Lucinda A. Low Leigh Bacon

Part Two of a Two-Part Article

Over the past year, most issuers have been preoccupied with the basics of Sarbanes-Oxley compliance, with the result that some of the subtler compliance implications have not yet been fully appreciated. However, as discussed last month, it is evident that the provisions of the Act will have implications for compliance in all substantive areas in which a company maintains a compliance program, but especially those having payment and financial dimensions, such as the FCPA Section 302, already mentioned in the disclosure discussion last month. Section 302 requires the periodic certifications to state that appropriate disclosures to the Board and auditors have been made with respect to significant deficiencies and material weaknesses in internal controls. Section 404 provides for each annual report of an issuer to contain an internal control report, and for attestation by the external auditors of management's internal control assessment. Section 406 requires a code of corporate ethics for senior financial officers, which is defined to include compliance with law obligations. Section 906 contains new criminal penalties for false certifications.

FCPA Compliance Implications

All of these provisions would appear to require issuers to devote increased attention to the development and maintenance of compliance programs, and internal accounting and other controls. They also will result in increased oversight of those programs.
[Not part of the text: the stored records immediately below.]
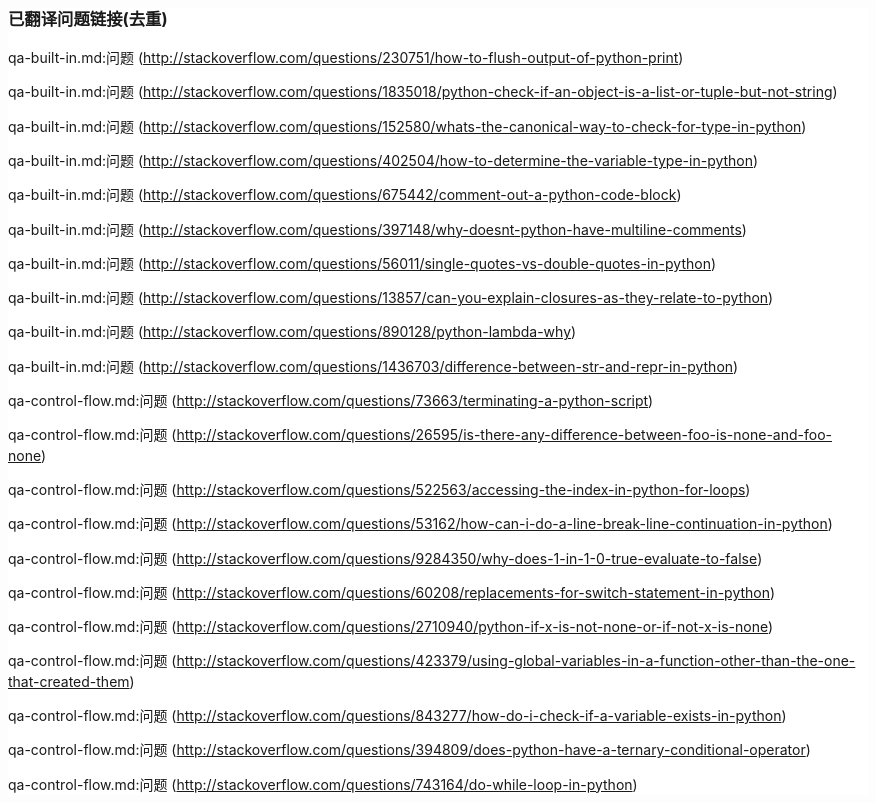 
### 已翻译问题链接(去重)


qa-built-in.md:问题 (http://stackoverflow.com/questions/230751/how-to-flush-output-of-python-print)

qa-built-in.md:问题 (http://stackoverflow.com/questions/1835018/python-check-if-an-object-is-a-list-or-tuple-but-not-string)

qa-built-in.md:问题 (http://stackoverflow.com/questions/152580/whats-the-canonical-way-to-check-for-type-in-python)

qa-built-in.md:问题 (http://stackoverflow.com/questions/402504/how-to-determine-the-variable-type-in-python)

qa-built-in.md:问题 (http://stackoverflow.com/questions/675442/comment-out-a-python-code-block)

qa-built-in.md:问题 (http://stackoverflow.com/questions/397148/why-doesnt-python-have-multiline-comments)

qa-built-in.md:问题 (http://stackoverflow.com/questions/56011/single-quotes-vs-double-quotes-in-python)

qa-built-in.md:问题 (http://stackoverflow.com/questions/13857/can-you-explain-closures-as-they-relate-to-python)

qa-built-in.md:问题 (http://stackoverflow.com/questions/890128/python-lambda-why)

qa-built-in.md:问题 (http://stackoverflow.com/questions/1436703/difference-between-str-and-repr-in-python)

qa-control-flow.md:问题 (http://stackoverflow.com/questions/73663/terminating-a-python-script)

qa-control-flow.md:问题 (http://stackoverflow.com/questions/26595/is-there-any-difference-between-foo-is-none-and-foo-none)

qa-control-flow.md:问题 (http://stackoverflow.com/questions/522563/accessing-the-index-in-python-for-loops)

qa-control-flow.md:问题 (http://stackoverflow.com/questions/53162/how-can-i-do-a-line-break-line-continuation-in-python)

qa-control-flow.md:问题 (http://stackoverflow.com/questions/9284350/why-does-1-in-1-0-true-evaluate-to-false)

qa-control-flow.md:问题 (http://stackoverflow.com/questions/60208/replacements-for-switch-statement-in-python)

qa-control-flow.md:问题 (http://stackoverflow.com/questions/2710940/python-if-x-is-not-none-or-if-not-x-is-none)

qa-control-flow.md:问题 (http://stackoverflow.com/questions/423379/using-global-variables-in-a-function-other-than-the-one-that-created-them)

qa-control-flow.md:问题 (http://stackoverflow.com/questions/843277/how-do-i-check-if-a-variable-exists-in-python)

qa-control-flow.md:问题 (http://stackoverflow.com/questions/394809/does-python-have-a-ternary-conditional-operator)

qa-control-flow.md:问题 (http://stackoverflow.com/questions/743164/do-while-loop-in-python)
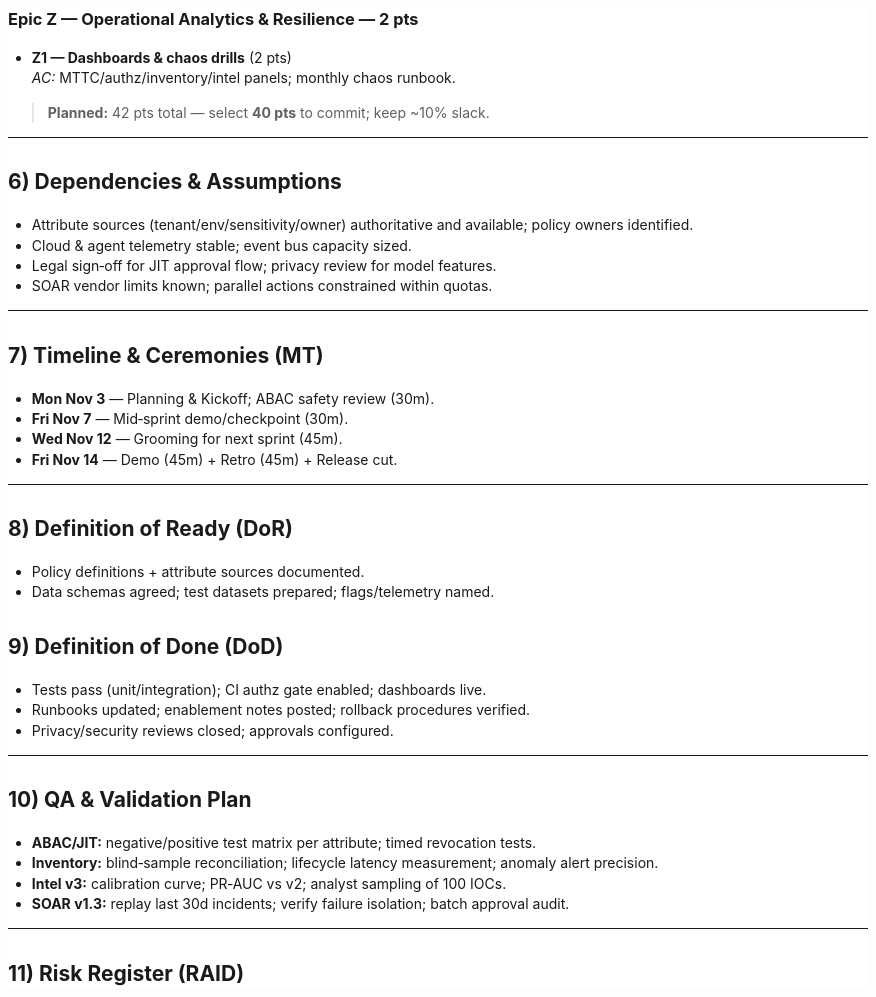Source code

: ### Epic Z — Operational Analytics & Resilience — **2 pts**

- **Z1 — Dashboards & chaos drills** (2 pts)  
  _AC:_ MTTC/authz/inventory/intel panels; monthly chaos runbook.

> **Planned:** 42 pts total — select **40 pts** to commit; keep ~10% slack.

---

## 6) Dependencies & Assumptions

- Attribute sources (tenant/env/sensitivity/owner) authoritative and available; policy owners identified.
- Cloud & agent telemetry stable; event bus capacity sized.
- Legal sign‑off for JIT approval flow; privacy review for model features.
- SOAR vendor limits known; parallel actions constrained within quotas.

---

## 7) Timeline & Ceremonies (MT)

- **Mon Nov 3** — Planning & Kickoff; ABAC safety review (30m).
- **Fri Nov 7** — Mid‑sprint demo/checkpoint (30m).
- **Wed Nov 12** — Grooming for next sprint (45m).
- **Fri Nov 14** — Demo (45m) + Retro (45m) + Release cut.

---

## 8) Definition of Ready (DoR)

- Policy definitions + attribute sources documented.
- Data schemas agreed; test datasets prepared; flags/telemetry named.

## 9) Definition of Done (DoD)

- Tests pass (unit/integration); CI authz gate enabled; dashboards live.
- Runbooks updated; enablement notes posted; rollback procedures verified.
- Privacy/security reviews closed; approvals configured.

---

## 10) QA & Validation Plan

- **ABAC/JIT:** negative/positive test matrix per attribute; timed revocation tests.
- **Inventory:** blind‑sample reconciliation; lifecycle latency measurement; anomaly alert precision.
- **Intel v3:** calibration curve; PR‑AUC vs v2; analyst sampling of 100 IOCs.
- **SOAR v1.3:** replay last 30d incidents; verify failure isolation; batch approval audit.

---

## 11) Risk Register (RAID)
Substantive auditing of FCPA compliance programs and procedures has always been an extremely difficult task. Because of the privilege implications and the legal complexities, leaving the task to auditors is not the ideal approach. However, auditors, internal and external, are well equipped to audit processes and spot deficiencies in them that can then be referred to legal personnel for substantive review. It is critical that companies review their audit cycles for foreign subsidiaries, develop, if they do not already have them, FCPA audit modules (and if they have them review them for best practices), and fine-tune their policies and procedures to comport with evolving FCPA compliance best practices.

Conclusion

The FCPA imposes compliance responsibilities on issuers with respect to the business practices, including potentially improper payments, of their foreign subsidiaries, as well as with respect to the accounting and internal controls of majority owned or controlled subsidiaries. In the wake of Sarbanes-Oxley, issuers need to redouble their efforts to maintain effective controls not only at the parent level but also in their foreign subsidiaries. Although prevention has its costs, the cost of an FCPA violation has always been much higher, and recent events have caused that cost to escalate even further. Now more than ever, Boards of Directors and audit committees will play a key role in internal corporate investigations involving potential improper payment issues abroad, and will exercise their business judgment in favor of making voluntary disclosure of FCPA violations.